Hoje, se você entrar no site da Nature, vai encontrar uma Nota do Editor no final do KLW24, em uma tradução livre: “Os leitores estão alertados de que a confiabilidade dos dados e da metodologia apresentados neste manuscrito está atualmente em questão. Ações editoriais apropriadas serão tomadas assim que esse assunto for resolvido.”

Sabe qual o problema disso tudo? Em 17/1/22, a NGFS anunciou a inclusão do Banco Central do Brasil em seu Comitê Diretor. Ou seja, o Brasil começou a orientar o seu setor bancário a desenvolver seus negócios pautados na sustentabilidade, mas com dados da NGFS.

O desenvolvimento de iniciativas pioneiras na questão ambiental é aceitável, mas ter como base para o monitoramento da destinação dos fluxos de crédito do sistema bancário critérios socioambientais e climáticos que hoje estão sendo contestados coloca em desconfiança todo o arcabouço do nosso sistema financeiro.

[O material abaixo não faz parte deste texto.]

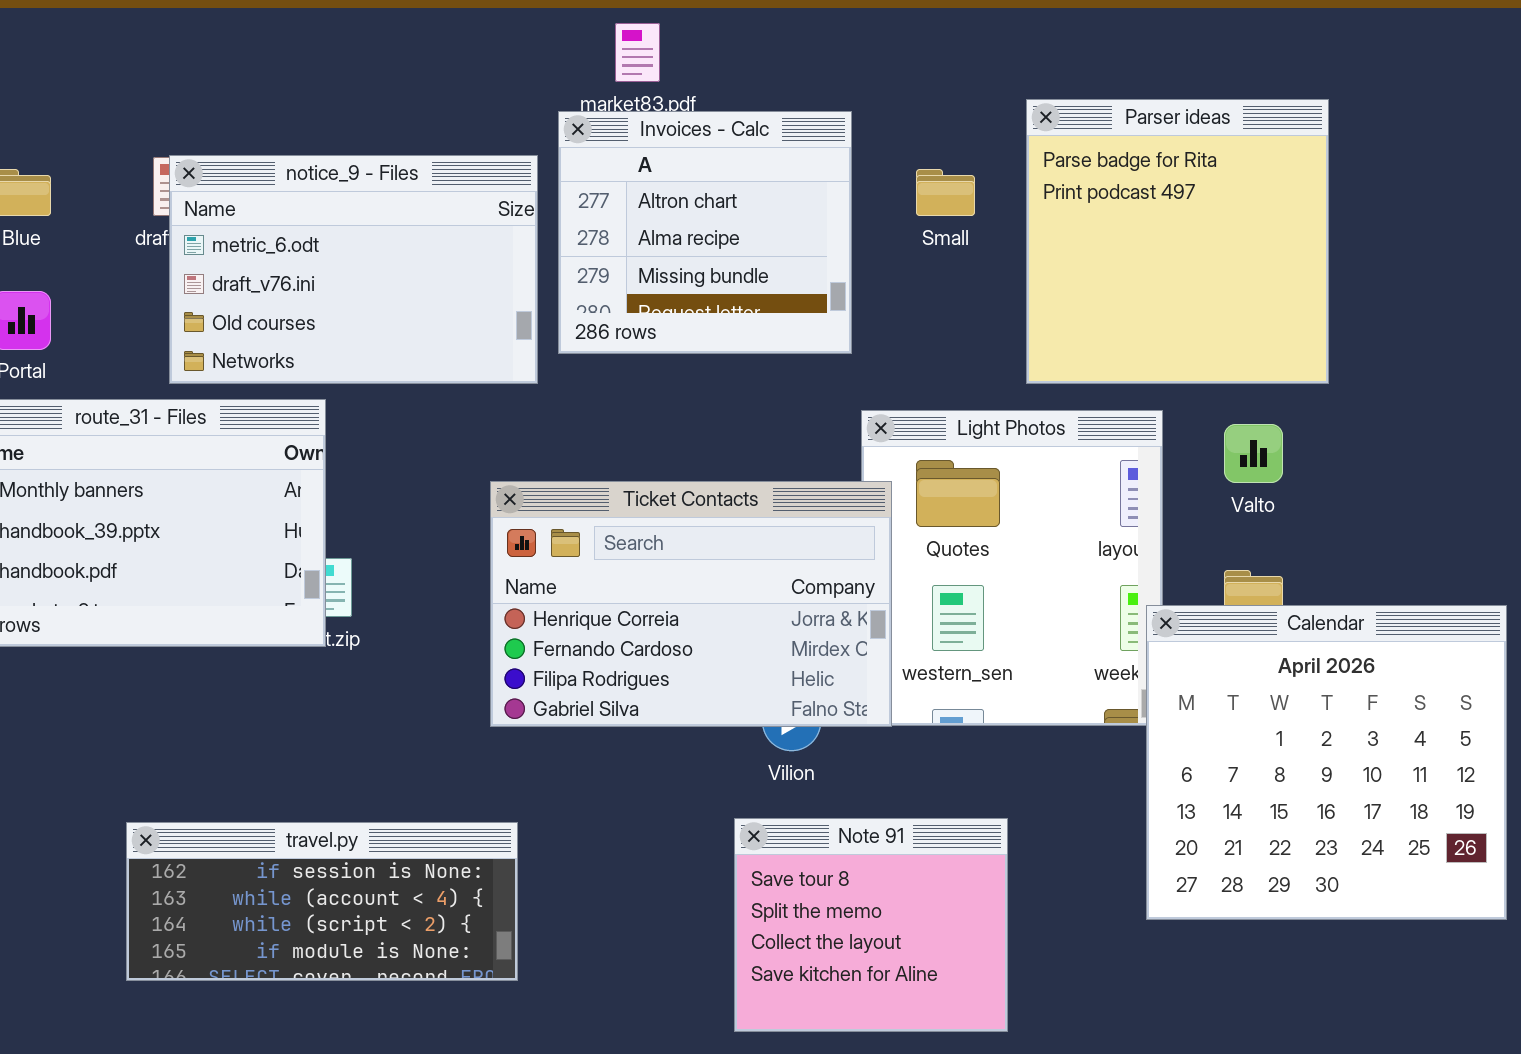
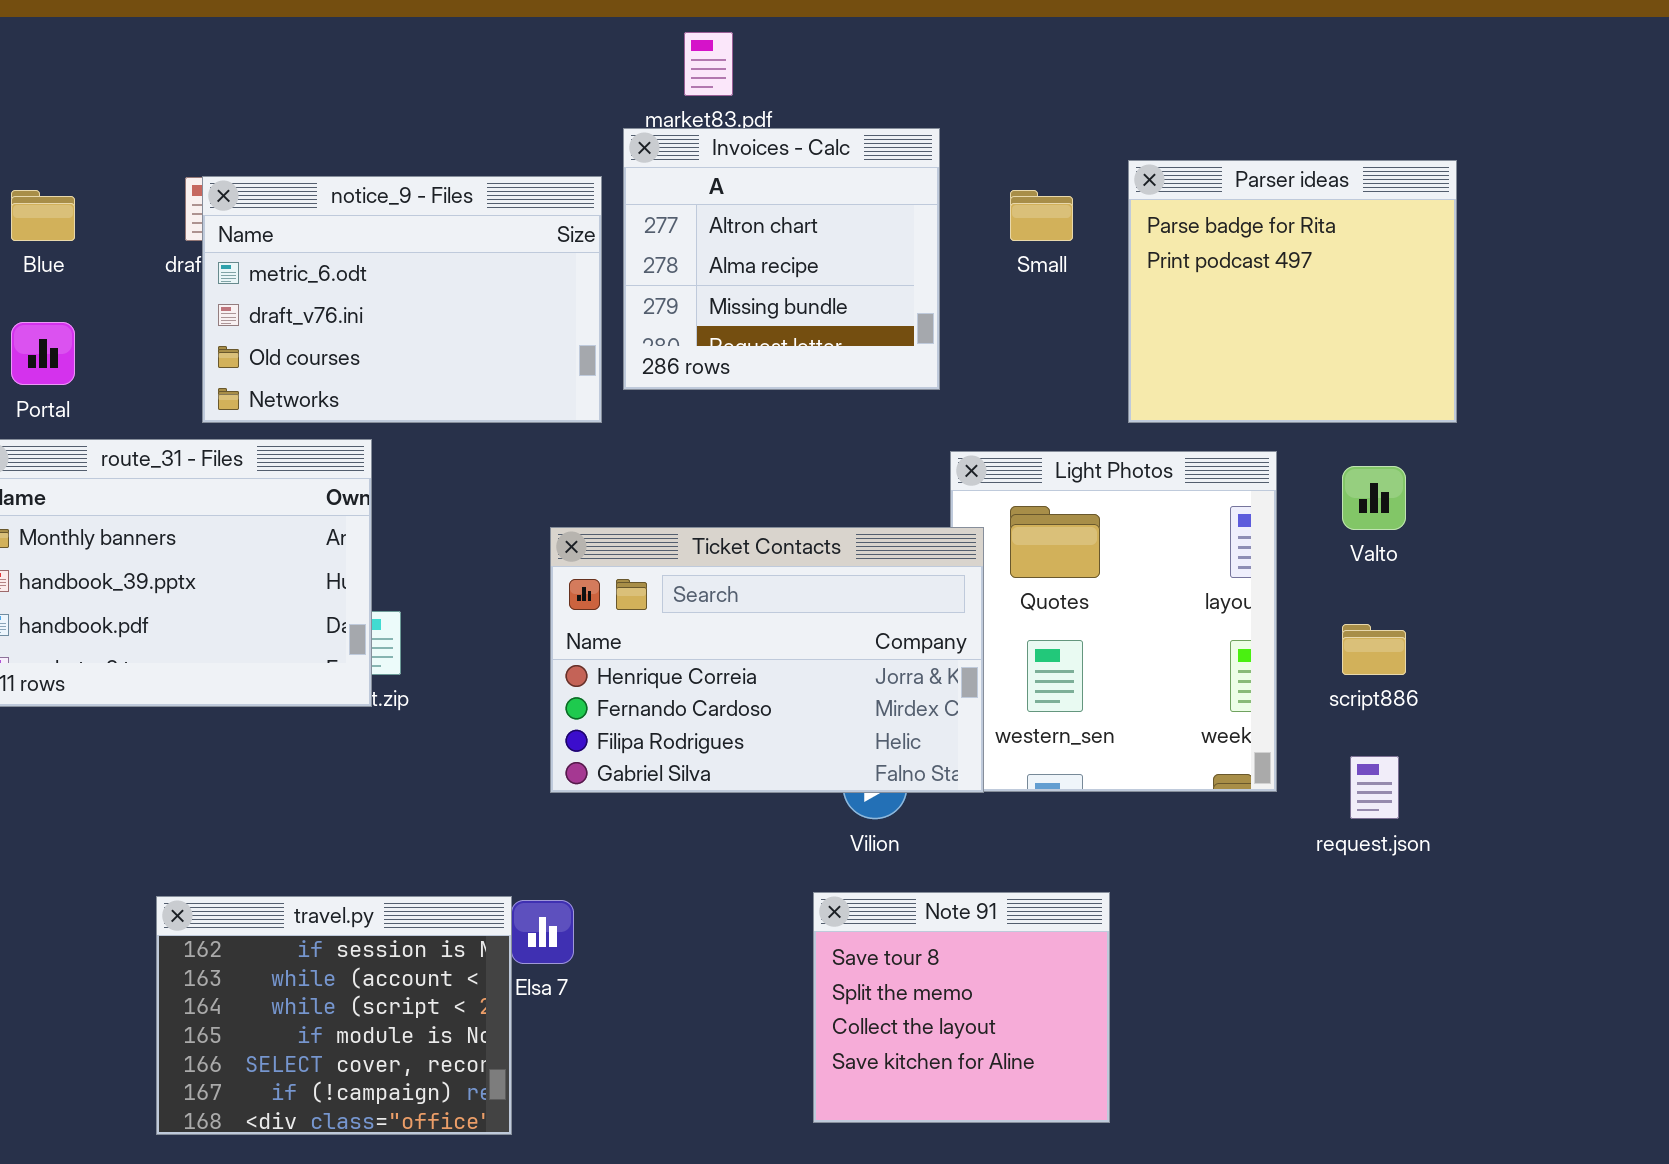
Parser ideas: [1026,99,1329,384] -> [1128,160,1457,423], resized
Calendar: [1146,605,1507,920] -> none, closed
travel.py: [126,822,518,981] -> [156,896,512,1135], resized

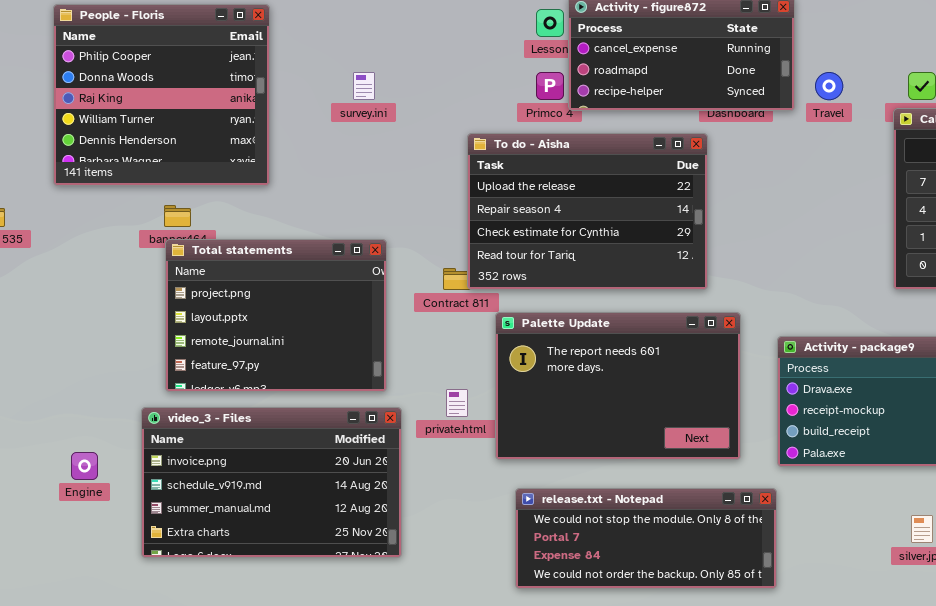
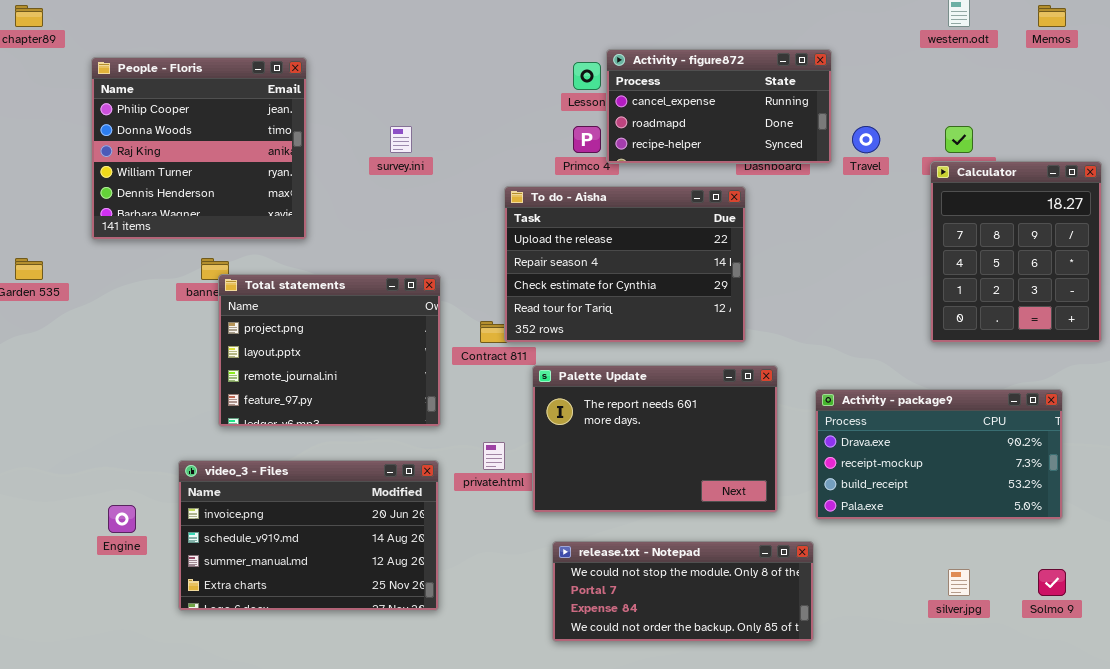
Total statements: [165,239,387,392] -> [218,274,441,427], moved

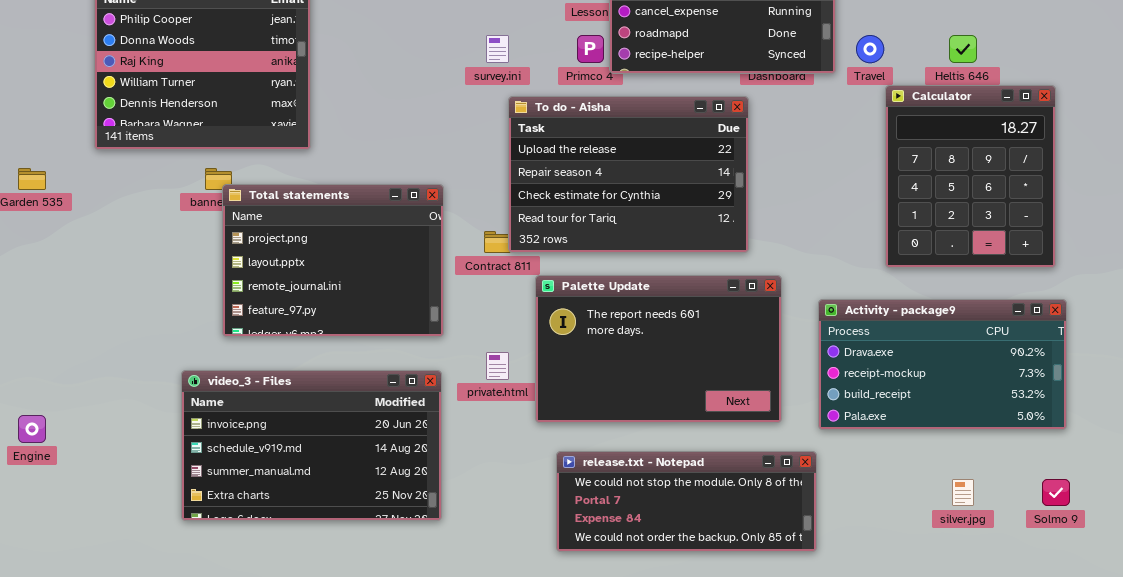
survey.ini: [390,126,412,153] -> [486,35,509,63], moved
Calculator: [930,161,1102,343] -> [885,85,1056,268], moved
Engine: [108,505,136,533] -> [18,415,46,443], moved

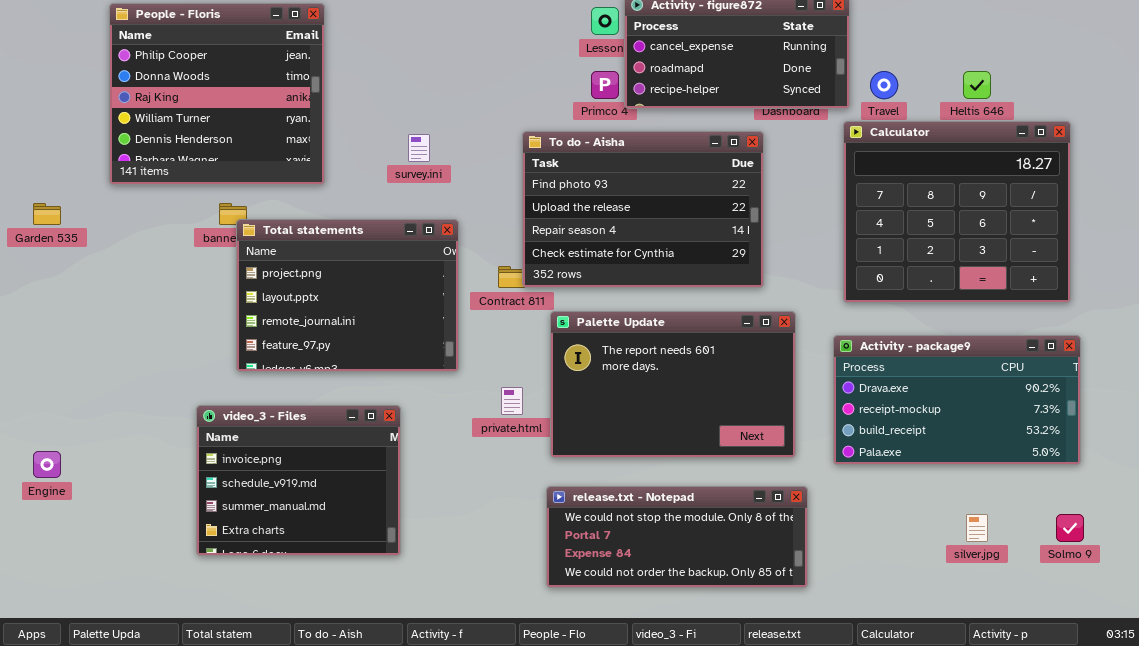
survey.ini: [486,35,509,63] -> [408,134,430,162], moved
Calculator: [885,85,1056,268] -> [843,121,1071,303], resized
To do - Aisha: [508,96,749,253] -> [522,131,764,288], scrolled up 1 row
video_3 - Files: [181,370,442,521] -> [196,405,401,556], resized
release.txt - Notepad: [556,451,817,552] -> [546,486,808,588], moved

Esse tipo de parceria do nosso Banco Central com instituições que têm um sério problema de controle de qualidade em suas informações compromete a confiança do setor produtivo nas regras que são estabelecidas para a formulação de nossas políticas de empréstimos e do mercado financeiro. Principalmente do setor rural.

Afinal, não podemos explorar o sentimento do medo das mudanças climáticas com informações que hoje estão sendo vigorosamente contestadas. O Brasil não pode brincar com a sua produção de comida!

Antonio Cabrera foi Ministro da Agricultura e Reforma Agrária.